■ **Textauszug**:
■ ■ ■ ■ ■ ■ ■

Zu aufwendig ist die Arbeit in den steilen Hängen

Sie erschließen sich nicht auf den ersten Schluck. Aber es geht nicht nur um Geschmacksfragen. De Batté sorgt sich auch um den Fortbestand der Weinbaukultur in den Cinque Terre, weil er es für eine Überlebensfrage hält. „Bis vor 50 Jahren war hier kein Baum zu sehen, nur Reben.“ In den letzten Jahren ist die Weinbaufläche dramatisch geschrumpft. Zu aufwendig ist die Arbeit in den steilen Hängen, die sich bis zu 800 Meter hoch übers Meer erheben. Die Natur erobert sie sich gerade zurück. Viele der Trockenmauern, die aneinandergereiht eine Strecke von über 7000 Kilometern ergeben würden, bröckeln. Die Gefahr von Erdrutschen steigt. „Und dann“, so de Batté, „trifft die Dörfer ein tödlicher Steinhagel.“ So viel Drama ist Christiane Utsch wesensfremd.

■ ■ ■ ■ ■ ■ ■

■ **Arbeitsauftrag 1**: Nenne alle Zahlenangaben, die im Textauszug über den Weinbau in den Cinque Terre vorkommen.

■ **Daten dieser Übung**:
■ ■ ■ ■ ■ ■ ■

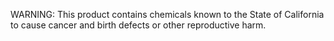 WARNING:  This product contains chemicals known to the State of California to cause cancer and birth defects or other reproductive harm.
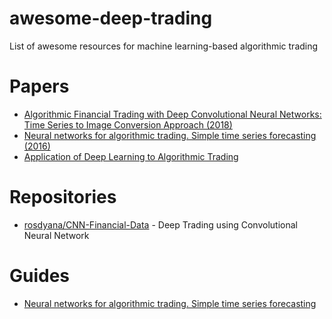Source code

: # awesome-deep-trading
List of awesome resources for machine learning-based algorithmic trading

# Papers

* [Algorithmic Financial Trading with Deep Convolutional Neural Networks: Time Series to Image Conversion Approach (2018)](https://www.researchgate.net/publication/324802031_Algorithmic_Financial_Trading_with_Deep_Convolutional_Neural_Networks_Time_Series_to_Image_Conversion_Approach)
* [Neural networks for algorithmic trading. Simple time series forecasting (2016)](https://medium.com/@alexrachnog/neural-networks-for-algorithmic-trading-part-one-simple-time-series-forecasting-f992daa1045a)
* [Application of Deep Learning to Algorithmic Trading](http://cs229.stanford.edu/proj2017/final-reports/5241098.pdf)

# Repositories

* [rosdyana/CNN-Financial-Data](https://github.com/rosdyana/CNN-Financial-Data) - Deep Trading using Convolutional Neural Network

# Guides
* [Neural networks for algorithmic trading. Simple time series forecasting](https://medium.com/@alexrachnog/neural-networks-for-algorithmic-trading-part-one-simple-time-series-forecasting-f992daa1045a)
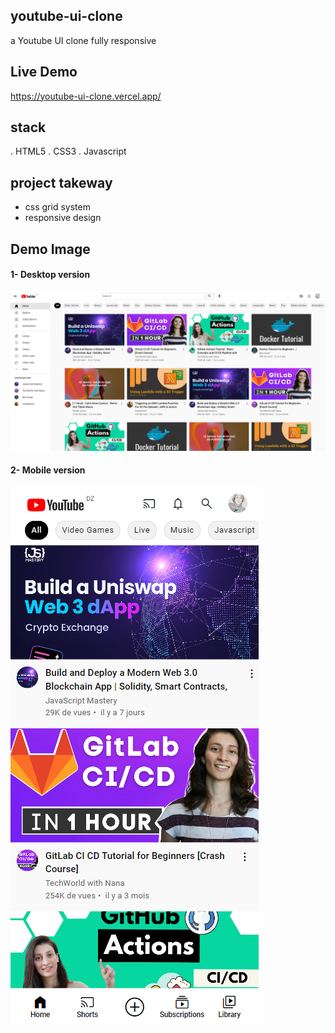 ## youtube-ui-clone
a Youtube UI clone fully responsive

## Live Demo 
https://youtube-ui-clone.vercel.app/

## stack 
. HTML5 . CSS3 . Javascript

## project takeway
- css grid system
- responsive design

## Demo Image
#### 1- Desktop version
![Demo image](https://github.com/samia13/youtube-ui-clone/blob/ccf62b6f536e701497b137fc5ec8f70d7808f8e7/images/Youtube-Clone.png)
#### 2- Mobile version
![Demo image](https://github.com/samia13/youtube-ui-clone/blob/3d9c67d9461e0be2f16892452a1fa6c141066ab2/images/Youtube-Clone-mobile.png)
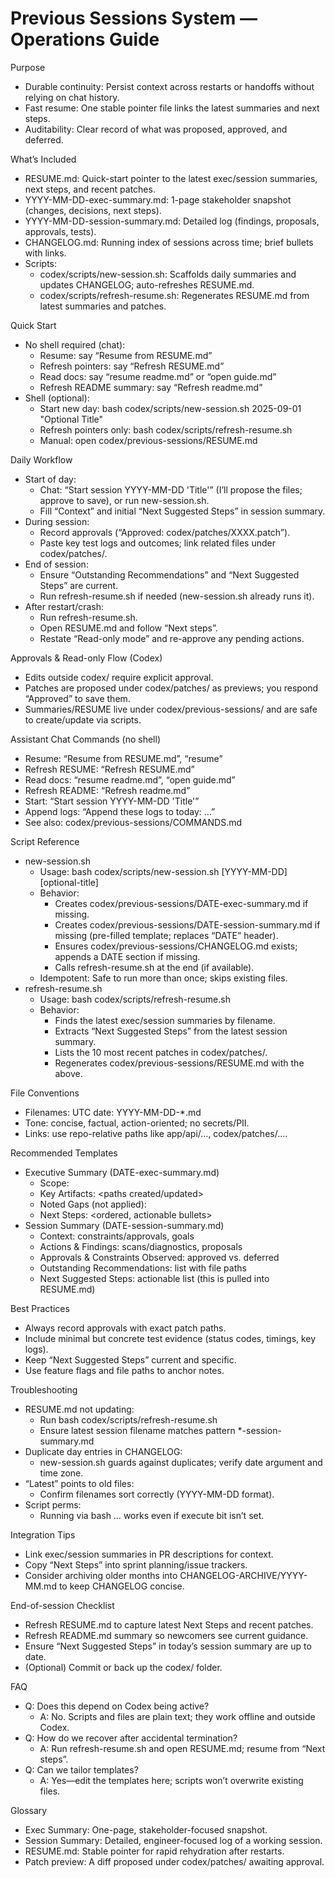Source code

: # Previous Sessions System — Operations Guide

Purpose
- Durable continuity: Persist context across restarts or handoffs without relying on chat history.
- Fast resume: One stable pointer file links the latest summaries and next steps.
- Auditability: Clear record of what was proposed, approved, and deferred.

What’s Included
- RESUME.md: Quick-start pointer to the latest exec/session summaries, next steps, and recent patches.
- YYYY-MM-DD-exec-summary.md: 1-page stakeholder snapshot (changes, decisions, next steps).
- YYYY-MM-DD-session-summary.md: Detailed log (findings, proposals, approvals, tests).
- CHANGELOG.md: Running index of sessions across time; brief bullets with links.
- Scripts:
  - codex/scripts/new-session.sh: Scaffolds daily summaries and updates CHANGELOG; auto-refreshes RESUME.md.
  - codex/scripts/refresh-resume.sh: Regenerates RESUME.md from latest summaries and patches.

Quick Start
- No shell required (chat):
  - Resume: say “Resume from RESUME.md”
  - Refresh pointers: say “Refresh RESUME.md”
  - Read docs: say “resume readme.md” or “open guide.md”
  - Refresh README summary: say “Refresh readme.md”
- Shell (optional):
  - Start new day: bash codex/scripts/new-session.sh 2025-09-01 "Optional Title"
  - Refresh pointers only: bash codex/scripts/refresh-resume.sh
  - Manual: open codex/previous-sessions/RESUME.md

Daily Workflow
- Start of day:
  - Chat: “Start session YYYY-MM-DD 'Title'” (I’ll propose the files; approve to save), or run new-session.sh.
  - Fill “Context” and initial “Next Suggested Steps” in session summary.
- During session:
  - Record approvals (“Approved: codex/patches/XXXX.patch”).
  - Paste key test logs and outcomes; link related files under codex/patches/.
- End of session:
  - Ensure “Outstanding Recommendations” and “Next Suggested Steps” are current.
  - Run refresh-resume.sh if needed (new-session.sh already runs it).
- After restart/crash:
  - Run refresh-resume.sh.
  - Open RESUME.md and follow “Next steps”.
  - Restate “Read-only mode” and re-approve any pending actions.

Approvals & Read-only Flow (Codex)
- Edits outside codex/ require explicit approval.
- Patches are proposed under codex/patches/ as previews; you respond “Approved” to save them.
- Summaries/RESUME live under codex/previous-sessions/ and are safe to create/update via scripts.

Assistant Chat Commands (no shell)
- Resume: “Resume from RESUME.md”, “resume”
- Refresh RESUME: “Refresh RESUME.md”
- Read docs: “resume readme.md”, “open guide.md”
- Refresh README: “Refresh readme.md”
- Start: “Start session YYYY-MM-DD 'Title'”
- Append logs: “Append these logs to today: …”
- See also: codex/previous-sessions/COMMANDS.md

Script Reference
- new-session.sh
  - Usage: bash codex/scripts/new-session.sh [YYYY-MM-DD] [optional-title]
  - Behavior:
    - Creates codex/previous-sessions/DATE-exec-summary.md if missing.
    - Creates codex/previous-sessions/DATE-session-summary.md if missing (pre-filled template; replaces “DATE” header).
    - Ensures codex/previous-sessions/CHANGELOG.md exists; appends a DATE section if missing.
    - Calls refresh-resume.sh at the end (if available).
  - Idempotent: Safe to run more than once; skips existing files.
- refresh-resume.sh
  - Usage: bash codex/scripts/refresh-resume.sh
  - Behavior:
    - Finds the latest exec/session summaries by filename.
    - Extracts “Next Suggested Steps” from the latest session summary.
    - Lists the 10 most recent patches in codex/patches/.
    - Regenerates codex/previous-sessions/RESUME.md with the above.

File Conventions
- Filenames: UTC date: YYYY-MM-DD-*.md
- Tone: concise, factual, action-oriented; no secrets/PII.
- Links: use repo-relative paths like app/api/..., codex/patches/....

Recommended Templates
- Executive Summary (DATE-exec-summary.md)
  - Scope: <brief scope of work>
  - Key Artifacts: <paths created/updated>
  - Noted Gaps (not applied): <bullets>
  - Next Steps: <ordered, actionable bullets>
- Session Summary (DATE-session-summary.md)
  - Context: constraints/approvals, goals
  - Actions & Findings: scans/diagnostics, proposals
  - Approvals & Constraints Observed: approved vs. deferred
  - Outstanding Recommendations: list with file paths
  - Next Suggested Steps: actionable list (this is pulled into RESUME.md)

Best Practices
- Always record approvals with exact patch paths.
- Include minimal but concrete test evidence (status codes, timings, key logs).
- Keep “Next Suggested Steps” current and specific.
- Use feature flags and file paths to anchor notes.

Troubleshooting
- RESUME.md not updating:
  - Run bash codex/scripts/refresh-resume.sh
  - Ensure latest session filename matches pattern *-session-summary.md
- Duplicate day entries in CHANGELOG:
  - new-session.sh guards against duplicates; verify date argument and time zone.
- “Latest” points to old files:
  - Confirm filenames sort correctly (YYYY-MM-DD format).
- Script perms:
  - Running via bash … works even if execute bit isn’t set.

Integration Tips
- Link exec/session summaries in PR descriptions for context.
- Copy “Next Steps” into sprint planning/issue trackers.
- Consider archiving older months into CHANGELOG-ARCHIVE/YYYY-MM.md to keep CHANGELOG concise.

End-of-session Checklist
- Refresh RESUME.md to capture latest Next Steps and recent patches.
- Refresh README.md summary so newcomers see current guidance.
- Ensure “Next Suggested Steps” in today’s session summary are up to date.
- (Optional) Commit or back up the codex/ folder.

FAQ
- Q: Does this depend on Codex being active?
  - A: No. Scripts and files are plain text; they work offline and outside Codex.
- Q: How do we recover after accidental termination?
  - A: Run refresh-resume.sh and open RESUME.md; resume from “Next steps”.
- Q: Can we tailor templates?
  - A: Yes—edit the templates here; scripts won’t overwrite existing files.

Glossary
- Exec Summary: One-page, stakeholder-focused snapshot.
- Session Summary: Detailed, engineer-focused log of a working session.
- RESUME.md: Stable pointer for rapid rehydration after restarts.
- Patch preview: A diff proposed under codex/patches/ awaiting approval.
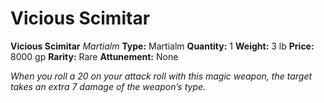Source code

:# Vicious Scimitar

**Vicious Scimitar**
_Martialm_
**Type:** Martialm
**Quantity:** 1
**Weight:** 3 lb
**Price:** 8000 gp
**Rarity:** Rare
**Attunement:** None

*When you roll a 20 on your attack roll with this magic weapon, the target takes an extra 7 damage of the weapon’s type.*
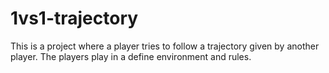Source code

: # 1vs1-trajectory
This is a project where a player tries to follow a trajectory given by another player. The players play in a define environment and rules.
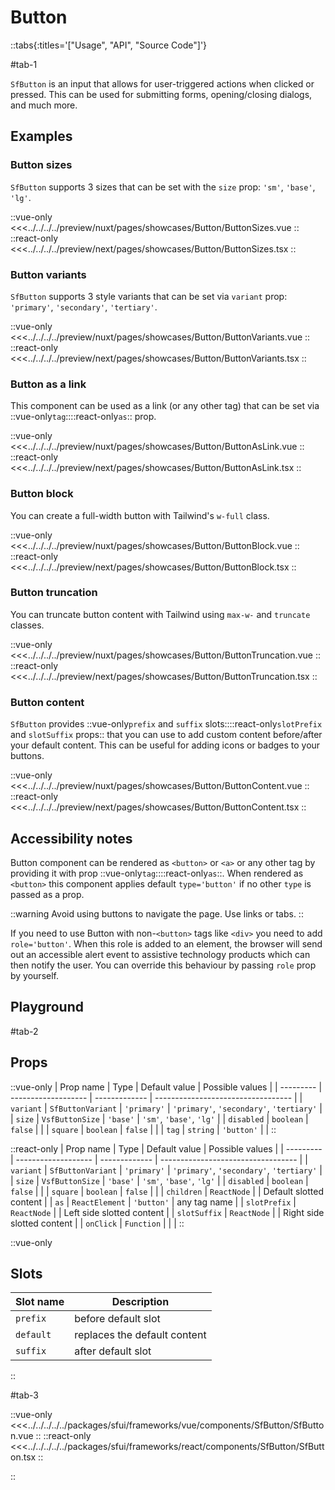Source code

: # Button

::tabs{:titles='["Usage", "API", "Source Code"]'}

#tab-1

`SfButton` is an input that allows for user-triggered actions when clicked or pressed. This can be used for submitting forms, opening/closing dialogs, and much more.

## Examples

### Button sizes

`SfButton`  supports 3 sizes that can be set with the `size` prop: `'sm'`, `'base'`, `'lg'`.

<Showcase showcase-name="Button/ButtonSizes" style="min-height:250px">

::vue-only
<<<../../../../preview/nuxt/pages/showcases/Button/ButtonSizes.vue
::
::react-only
<<<../../../../preview/next/pages/showcases/Button/ButtonSizes.tsx
::

</Showcase>

### Button variants

`SfButton` supports 3 style variants that can be set via `variant` prop: `'primary'`, `'secondary'`, `'tertiary'`.

<Showcase showcase-name="Button/ButtonVariants" style="min-height:250px">

::vue-only
<<<../../../../preview/nuxt/pages/showcases/Button/ButtonVariants.vue
::
::react-only
<<<../../../../preview/next/pages/showcases/Button/ButtonVariants.tsx
::

</Showcase>

### Button as a link

<!-- TODO: only one name per framework -->
This component can be used as a link (or any other tag) that can be set via ::vue-only`tag`::::react-only`as`:: prop.

<Showcase showcase-name="Button/ButtonAsLink" style="min-height:250px">

::vue-only
<<<../../../../preview/nuxt/pages/showcases/Button/ButtonAsLink.vue
::
::react-only
<<<../../../../preview/next/pages/showcases/Button/ButtonAsLink.tsx
::

</Showcase>

### Button block

You can create a full-width button with Tailwind's `w-full` class.

<Showcase showcase-name="Button/ButtonBlock">

::vue-only
<<<../../../../preview/nuxt/pages/showcases/Button/ButtonBlock.vue
::
::react-only
<<<../../../../preview/next/pages/showcases/Button/ButtonBlock.tsx
::

</Showcase>

### Button truncation

You can truncate button content with Tailwind using `max-w-` and `truncate` classes.

<Showcase showcase-name="Button/ButtonTruncation">

::vue-only
<<<../../../../preview/nuxt/pages/showcases/Button/ButtonTruncation.vue
::
::react-only
<<<../../../../preview/next/pages/showcases/Button/ButtonTruncation.tsx
::

</Showcase>

### Button content

`SfButton` provides ::vue-only`prefix` and `suffix` slots::::react-only`slotPrefix` and `slotSuffix` props:: that you can use to add custom content before/after your default content. This can be useful for adding icons or badges to your buttons. 

<Showcase showcase-name="Button/ButtonContent" style="min-height:250px">

::vue-only
<<<../../../../preview/nuxt/pages/showcases/Button/ButtonContent.vue
::
::react-only
<<<../../../../preview/next/pages/showcases/Button/ButtonContent.tsx
::

</Showcase>

## Accessibility notes

Button component can be rendered as `<button>` or `<a>` or any other tag by providing it with prop ::vue-only`tag`::::react-only`as`::. When rendered as `<button>` this component applies default `type='button'` if no other `type` is passed as a prop.

::warning
Avoid using buttons to navigate the page. Use links or tabs.
::

If you need to use Button with non-`<button>` tags like `<div>` you need to add `role='button'`. When this role is added to an element, the browser will send out an accessible alert event to assistive technology products which can then notify the user. You can override this behaviour by passing `role` prop by yourself.


## Playground

<Generate />

#tab-2

## Props



::vue-only
| Prop name | Type                | Default value | Possible values                    |
| --------- | ------------------- | ------------- | ---------------------------------- |
| `variant`   | `SfButtonVariant`    | `'primary'`       | `'primary'`, `'secondary'`, `'tertiary'`       |
| `size`      | `VsfButtonSize`       | `'base'`          | `'sm'`, `'base'`, `'lg'`                       |
| `disabled`  | `boolean`             | `false`         |                                    |
| `square`    | `boolean`             | `false`         |                                    |
| `tag`       | `string`              | `'button'`        |                                    |
::

::react-only
| Prop name | Type                | Default value | Possible values                    |
| --------- | ------------------- | ------------- | ---------------------------------- |
| `variant`   | `SfButtonVariant`    | `'primary'`       | `'primary'`, `'secondary'`, `'tertiary'`       |
| `size`      | `VsfButtonSize`       | `'base'`          | `'sm'`, `'base'`, `'lg'`                       |
| `disabled`  | `boolean`             | `false`         |                                    |
| `square`    | `boolean`             | `false`         |                                    |
| `children`   | `ReactNode`          |               | Default slotted content            |
| `as`         | `ReactElement`       | `'button'`        | any tag name                       |
| `slotPrefix` | `ReactNode`          |               | Left side slotted content          |
| `slotSuffix` | `ReactNode`          |               | Right side slotted content         |
| `onClick`    | `Function`           |               |                                    |
::

::vue-only
## Slots

| Slot name | Description                  |
| --------- | ---------------------------- |
| `prefix`    | before default slot          |
| `default`   | replaces the default content |
| `suffix`    | after default slot           |
::

#tab-3

::vue-only
<<<../../../../../packages/sfui/frameworks/vue/components/SfButton/SfButton.vue
::
::react-only
<<<../../../../../packages/sfui/frameworks/react/components/SfButton/SfButton.tsx
::

::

■ ■ ■ ■ ■ ■ ■

■ **Arbeitsauftrag 2**: Schreib aus den Datensätzen den Abschnitt ab, der mit der Zeile mit „End-of-session Checklist“ beginnt und mit der Zeile mit „- (Optional) Commit“ endet.

■ **Antwort 1**:
- 50 Jahre
- 800 Meter
- über 7000 Kilometer

■ **Antwort 2**:
End-of-session Checklist
- Refresh RESUME.md to capture latest Next Steps and recent patches.
- Refresh README.md summary so newcomers see current guidance.
- Ensure “Next Suggested Steps” in today’s session summary are up to date.
- (Optional) Commit or back up the codex/ folder.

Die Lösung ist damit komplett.